Após os estudos em torno da história da instituição carcerária na Modernidade, da sua crise e do seu reafirmar-se na atualidade, vários eram os focos de investigação, havia muita coisa a desvendar. Como era a rotina de um cárcere? Quem era o seu público alvo? Havia muita violência? De onde vinham as pessoas presas? Quais os crimes mais frequentes? Havia muita reincidência? Por quê? Como evitá-la?

Assim como eram diversos os questionamentos, diversas eram as formas de investigar esses dados. Abordar tudo parecia inalcansável, selecionar aspectos parecia se fechar ao que o campo pudesse mostrar. Por mais que o objetivo da pesquisa fosse claro, toda distração do foco contribuia para afrofundar a investigação que se fazia. A pesquisa era sobre o porquê do retorno ao cárcere e a proposta era como esse retorno poderia ser evitado. O porquê da "reincidência" e o como da "reinserção social".

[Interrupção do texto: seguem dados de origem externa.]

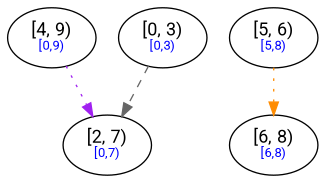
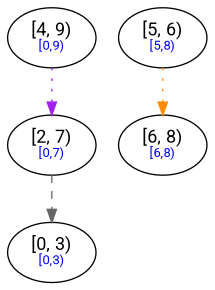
  digraph {
    fontname=Roboto
    node [fontname=Roboto]
    edge [fontname=Roboto style=dotted]
    n1 [label=<[4, 9)<br/><font point-size="10" color="blue">[0,9)</font>>]
    n2 [label=<[2, 7)<br/><font point-size="10" color="blue">[0,7)</font>>]
    n3 [label=<[5, 6)<br/><font point-size="10" color="blue">[5,8)</font>>]
    n4 [label=<[6, 8)<br/><font point-size="10" color="blue">[6,8)</font>>]
    n5 [label=<[0, 3)<br/><font point-size="10" color="blue">[0,3)</font>>]
    n1 -> n2 [color=purple]
-   n5 -> n2 [color=gray40 style=dashed]
+   n2 -> n5 [color=gray40 style=dashed]
    n3 -> n4 [color=darkorange]
  }
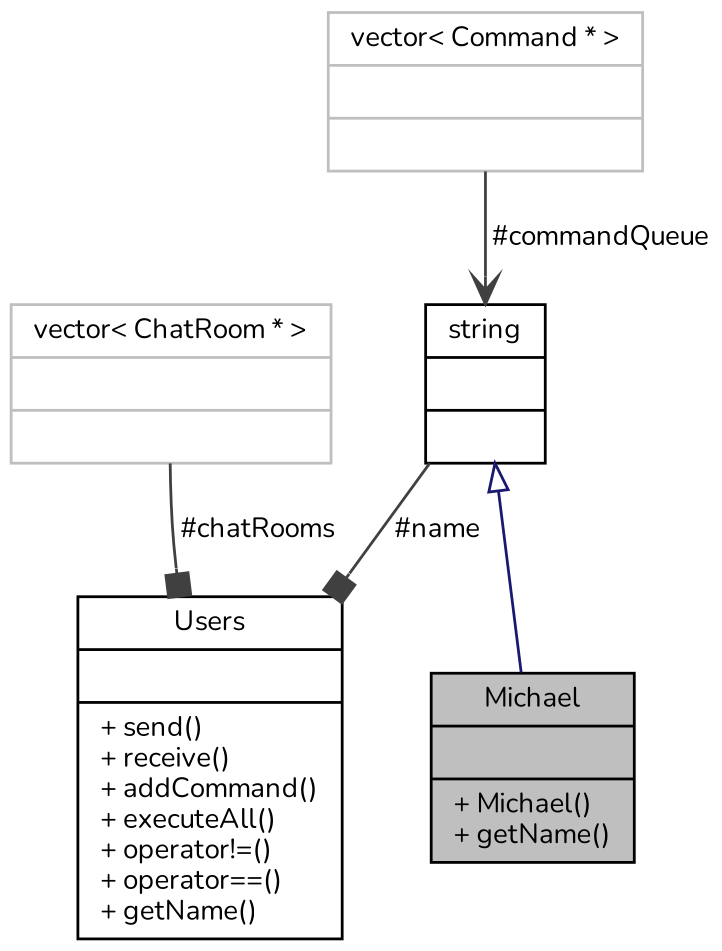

Ao tentar desvendar o porquê do retorno ao cárcere, algo se destacava sobremaneira, até nos relatos mais descontraídos, o sofrimento. Ao tentar compreender a viabilidade de um processo de reinserção social singular, algo correlacionado à libertação do sofrimento parecia se evidenciar enormemente. A grande questão é que o sofrimento, na verdade, são vários e por diversos motivos e tratar deles, certamente, não poderia se resumir a uma fórmula.

Este trabalho se divide em mostrar o sofrimento de mulheres, em grande parte com diversos retornos ao cárcere, mostrar uma prática de acolhimento e liberação do sofrimento e a possibilidade de desenvolver essa prática na unidade prisional, alvo da pesquisa, com reais possibilidades de redução de danos no encarceramento, com prováveis reflexos na reinserção social.